O grupo fazia crítica cerrada à leitura de Marx pelo Partido Comunista e também ao processo político regido pelos governos populistas. Dois de seus integrantes, Ianni e Weffort, viriam a escrever obras no calor da hora sobre o populismo no Brasil e seu colapso, expressando com método críticas difusas no meio em que Schwarz vivia, já então integrando o segundo seminário d’O capital, bem mais politizado. Estava ao lado dos antigos companheiros Francisco Weffort e Paul Singer, e dos novos Sérgio Ferro, João Quartim, Emir Sader, Ruy Fausto, Emília Viotti, Betty Milan e outros, alguns ligados a organizações da esquerda armada. Schwarz liderou a revista do grupo, Teoria e Prática, empenhada em discutir em todos os âmbitos o futuro da revolução.

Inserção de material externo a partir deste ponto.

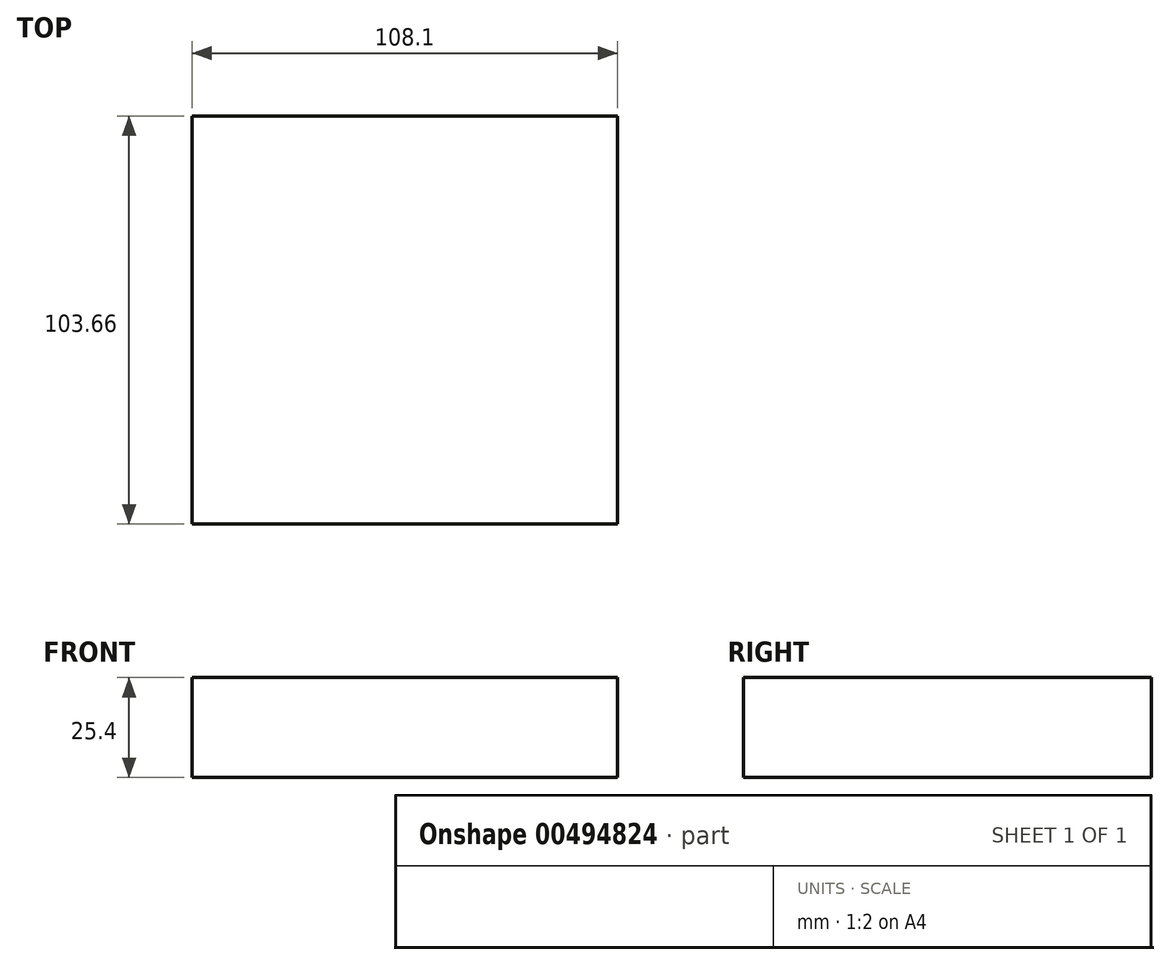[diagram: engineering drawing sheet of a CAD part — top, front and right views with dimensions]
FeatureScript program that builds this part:
annotation { "Feature Type Name" : "Feature", "Feature Type Description" : "" }
export const myFeature = defineFeature(function(context is Context, id is Id, definition is map)
    precondition{}
    {
        {
            var Q0;
            Q0=qCreatedBy(makeId("Top.planeOp"),FACE);
            var sketch = newSketch(context, id + "F0", { "sketchPlane" : qUnion([Q0])});
            skLineSegment(sketch, "E0.bottom", {"start": v(53.23, 51.57) * mm, "end": v(-54.87, 51.57) * mm});
            skLineSegment(sketch, "E0.top", {"start": v(53.23, -52.09) * mm, "end": v(-54.87, -52.09) * mm});
            skLineSegment(sketch, "E0.left", {"start": v(53.23, 51.57) * mm, "end": v(53.23, -52.09) * mm});
            skLineSegment(sketch, "E0.right", {"start": v(-54.87, 51.57) * mm, "end": v(-54.87, -52.09) * mm});
            skSolve(sketch);
        }
        {
            var Q0;
            Q0=qCreatedBy(makeId("Top.planeOp"),FACE);
            var sketch = newSketch(context, id + "F1", { "sketchPlane" : qUnion([Q0])});
            skFitSpline(sketch, "E1", {"points": [v(-55.12, 51.4) * mm, v(0, 74.3) * mm, v(53.04, 51.88) * mm], "startDerivative": vector(109.82, 68.26) * mm, "endDerivative": vector(106.48, -67.7) * mm});
            skSolve(sketch);
        }
        {
            var Q0;
            Q0=makeQuery(id+"F0.imprint","IMPRINT",FACE,{"disambiguationData":[TD([[makeQuery(id+"F0.imprint","IMPRINT",EDGE,{"derivedFrom":sQuery(id+"F0.wireOp",EDGE,"E0.bottom")}),1.0]])]});
            var sketch = newSketch(context, id + "F2", { "sketchPlane" : qUnion([Q0])});
            skCircle(sketch, "E2", {"center": v(-39.1, -22.12) * mm, "radius": 11.63 * mm});
            skSolve(sketch);
        }
        {
            var Q0;
            Q0=makeQuery(id+"F0.imprint","IMPRINT",FACE,{"disambiguationData":[TD([[makeQuery(id+"F0.imprint","IMPRINT",EDGE,{"derivedFrom":sQuery(id+"F0.wireOp",EDGE,"E0.bottom")}),1.0]])]});
            extrude(context, id + "F3", {"entities" : qUnion([Q0]), "depth" : 25.4 * mm});
        }
        {
            var Q0;
            Q0=sQuery(id+"F1.wireOp",EDGE,"E1");
            extrude(context, id + "F4", {"bodyType" : ToolBodyType.SURFACE, "surfaceEntities" : qUnion([Q0]), "depth" : 25.4 * mm});
        }
    });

Havia disputa no meio cultural entre os críticos ao populismo, apontando caminhos distintos. Um deles poderia ser integrar-se ao sistema, mesmo se situando criticamente diante da ditadura. A contestação ao populismo poderia não significar superá-lo para atingir um nível superior de luta política e democratização cultural, mas, sim, distanciar-se do compromisso com a politização popular e a revolução, como o texto deixa subjacente. Era o que Schwarz via na abordagem tropicalista, crítica do absurdo da geleia geral brasileira, mas pronta a inserir-se nela e em sua indústria cultural, como se fosse algo inexorável, inerente à identidade do país.

O ensaio termina com a mesma “sabedoria literária” atribuída ao fim inconcluso do romance Quarup, em que o personagem principal se despe de sua “profissão e posição social”, buscando integrar-se à luta do povo. Os capítulos seguintes da história confirmaram a derrota da revolução, mas nem por isso Roberto Schwarz desistiu de remar na contracorrente, inspirando os que seguem críticos do capitalismo e empenhados na luta pela emancipação social.

Marcelo Ridenti é professor titular de sociologia na Universidade Estadual de Campinas. Seus livros mais recentes são O segredo das senhoras americanas: Intelectuais, internacionalização e financiamento na guerra fria cultural (Editora Unesp, 2022) e o romance histórico Arrigo (Boitempo, 2023)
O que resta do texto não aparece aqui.